Eglises d'Asie

Catholicisme et martyre au Japon : l’Église locale a marqué 400 ans depuis le massacre d’Edo de 1623

Publié le 06/01/2024




Récemment, Mgr Tarcisio Isao Kikuchi, archevêque de Tokyo, a célébré une messe dans l’église de Takanawa, un quartier de Minato dans la préfecture de Tokyo, afin de commémorer le martyre de 50 chrétiens japonais, le 4 décembre 1623 sur un pont du centre d’Edo, l’ancien nom de la capitale japonaise. Entre octobre 2022 et décembre 2023, l’Église japonaise a vécu 15 mois de commémorations des martyrs du Japon – un temps vu comme « une opportunité de raviver notre ferveur et de nous inspirer de leur force pour l’évangélisation ».

CONSIGNES:
A. Reproduisez à l'identique les lignes du listing, depuis son début jusqu'à la ligne contenant « This section covers » incluse, sans les images.
B. Poursuivez l'article sur la commémoration des martyrs d'Edo au-delà de sa dernière phrase.

Images rendues avec leur texte source:
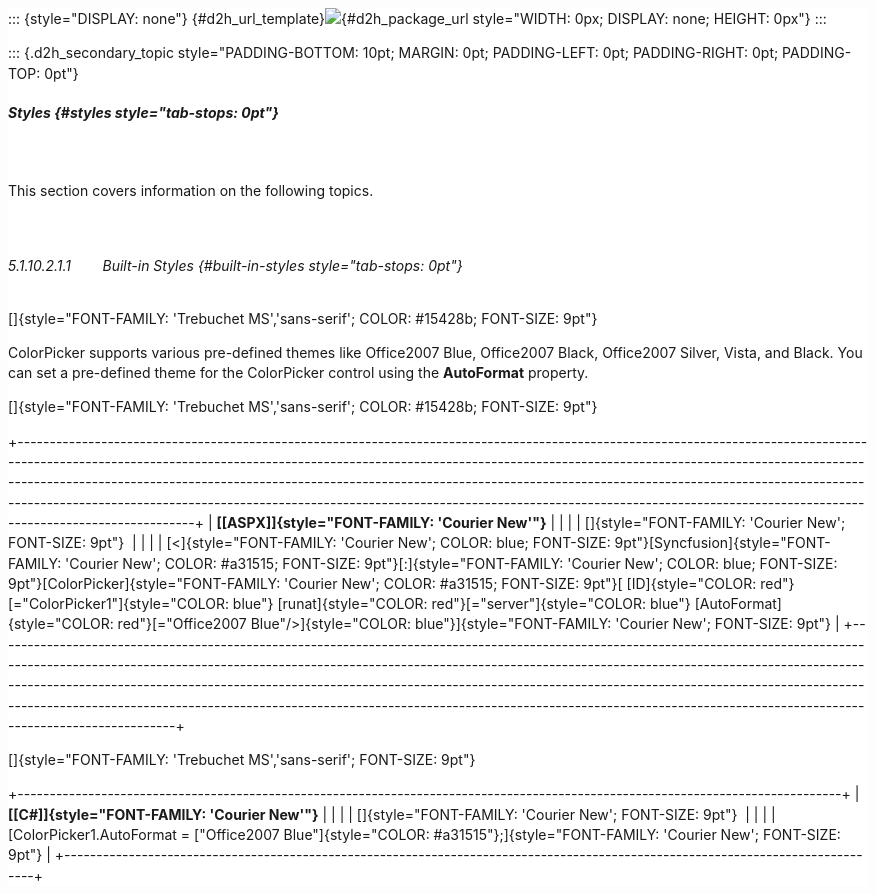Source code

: ::: {style="DISPLAY: none"}
[](ms-xhelp:///?Id=d2h_url_template){#d2h_url_template}![](!package_url!){#d2h_package_url style="WIDTH: 0px; DISPLAY: none; HEIGHT: 0px"}
:::

::: {.d2h_secondary_topic style="PADDING-BOTTOM: 10pt; MARGIN: 0pt; PADDING-LEFT: 0pt; PADDING-RIGHT: 0pt; PADDING-TOP: 0pt"}
##### Styles {#styles style="tab-stops: 0pt"}

 

This section covers information on the following topics.

 

###### 5.1.10.2.1.1        Built-in Styles {#built-in-styles style="tab-stops: 0pt"}

[]{style="FONT-FAMILY: 'Trebuchet MS','sans-serif'; COLOR: #15428b; FONT-SIZE: 9pt"} 

ColorPicker supports various pre-defined themes like Office2007 Blue, Office2007 Black, Office2007 Silver, Vista, and Black. You can set a pre-defined theme for the ColorPicker control using the **AutoFormat** property.

[]{style="FONT-FAMILY: 'Trebuchet MS','sans-serif'; COLOR: #15428b; FONT-SIZE: 9pt"} 

+--------------------------------------------------------------------------------------------------------------------------------------------------------------------------------------------------------------------------------------------------------------------------------------------------------------------------------------------------------------------------------------------------------------------------------------------------------------------------------------------------------------------------------------------------------------------------------+
| **[\[ASPX\]]{style="FONT-FAMILY: 'Courier New'"}**                                                                                                                                                                                                                                                                                                                                                                                                                                                                                                                             |
|                                                                                                                                                                                                                                                                                                                                                                                                                                                                                                                                                                                |
| []{style="FONT-FAMILY: 'Courier New'; FONT-SIZE: 9pt"}                                                                                                                                                                                                                                                                                                                                                                                                                                                                                                                         |
|                                                                                                                                                                                                                                                                                                                                                                                                                                                                                                                                                                                |
| [\<]{style="FONT-FAMILY: 'Courier New'; COLOR: blue; FONT-SIZE: 9pt"}[Syncfusion]{style="FONT-FAMILY: 'Courier New'; COLOR: #a31515; FONT-SIZE: 9pt"}[:]{style="FONT-FAMILY: 'Courier New'; COLOR: blue; FONT-SIZE: 9pt"}[ColorPicker]{style="FONT-FAMILY: 'Courier New'; COLOR: #a31515; FONT-SIZE: 9pt"}[ [ID]{style="COLOR: red"}[=\"ColorPicker1\"]{style="COLOR: blue"} [runat]{style="COLOR: red"}[=\"server\"]{style="COLOR: blue"} [AutoFormat]{style="COLOR: red"}[=\"Office2007 Blue\"/\>]{style="COLOR: blue"}]{style="FONT-FAMILY: 'Courier New'; FONT-SIZE: 9pt"} |
+--------------------------------------------------------------------------------------------------------------------------------------------------------------------------------------------------------------------------------------------------------------------------------------------------------------------------------------------------------------------------------------------------------------------------------------------------------------------------------------------------------------------------------------------------------------------------------+

[]{style="FONT-FAMILY: 'Trebuchet MS','sans-serif'; FONT-SIZE: 9pt"} 

+--------------------------------------------------------------------------------------------------------------------------------+
| **[\[C#\]]{style="FONT-FAMILY: 'Courier New'"}**                                                                               |
|                                                                                                                                |
| []{style="FONT-FAMILY: 'Courier New'; FONT-SIZE: 9pt"}                                                                         |
|                                                                                                                                |
| [ColorPicker1.AutoFormat = [\"Office2007 Blue\"]{style="COLOR: #a31515"};]{style="FONT-FAMILY: 'Courier New'; FONT-SIZE: 9pt"} |
+--------------------------------------------------------------------------------------------------------------------------------+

CORRIGÉS:
A.
Source code

: ::: {style="DISPLAY: none"}
[](ms-xhelp:///?Id=d2h_url_template){#d2h_url_template}![](!package_url!){#d2h_package_url style="WIDTH: 0px; DISPLAY: none; HEIGHT: 0px"}
:::

::: {.d2h_secondary_topic style="PADDING-BOTTOM: 10pt; MARGIN: 0pt; PADDING-LEFT: 0pt; PADDING-RIGHT: 0pt; PADDING-TOP: 0pt"}
##### Styles {#styles style="tab-stops: 0pt"}

 

This section covers information on the following topics.

B.
L’église d’Oura, ou basilique des Vingt-Six-Martyrs-du-Japon (Nagasaki), construite après l’abandon de la politique d’isolement en 1853, serait la plus ancienne église du Japon.

Au Japon, les catholiques ont enduré plusieurs siècles de persécutions. Aujourd’hui, la présence de l’Église japonaise, petite mais fervente, est bâtie sur le témoignage d’un nombre incalculable de martyrs, dont beaucoup sont morts en masse. Parmi eux, en novembre dernier, l’Église locale a célébré les 400 ans depuis que les autorités japonaises ont massacré un groupe d’au moins 50 chrétiens. Le 4 décembre 1623, ces derniers ont été brûlés vifs sur un pont au centre d’Edo – l’ancien nom de Tokyo, qui devait devenir une des plus villes les plus grandes et les plus influentes au monde.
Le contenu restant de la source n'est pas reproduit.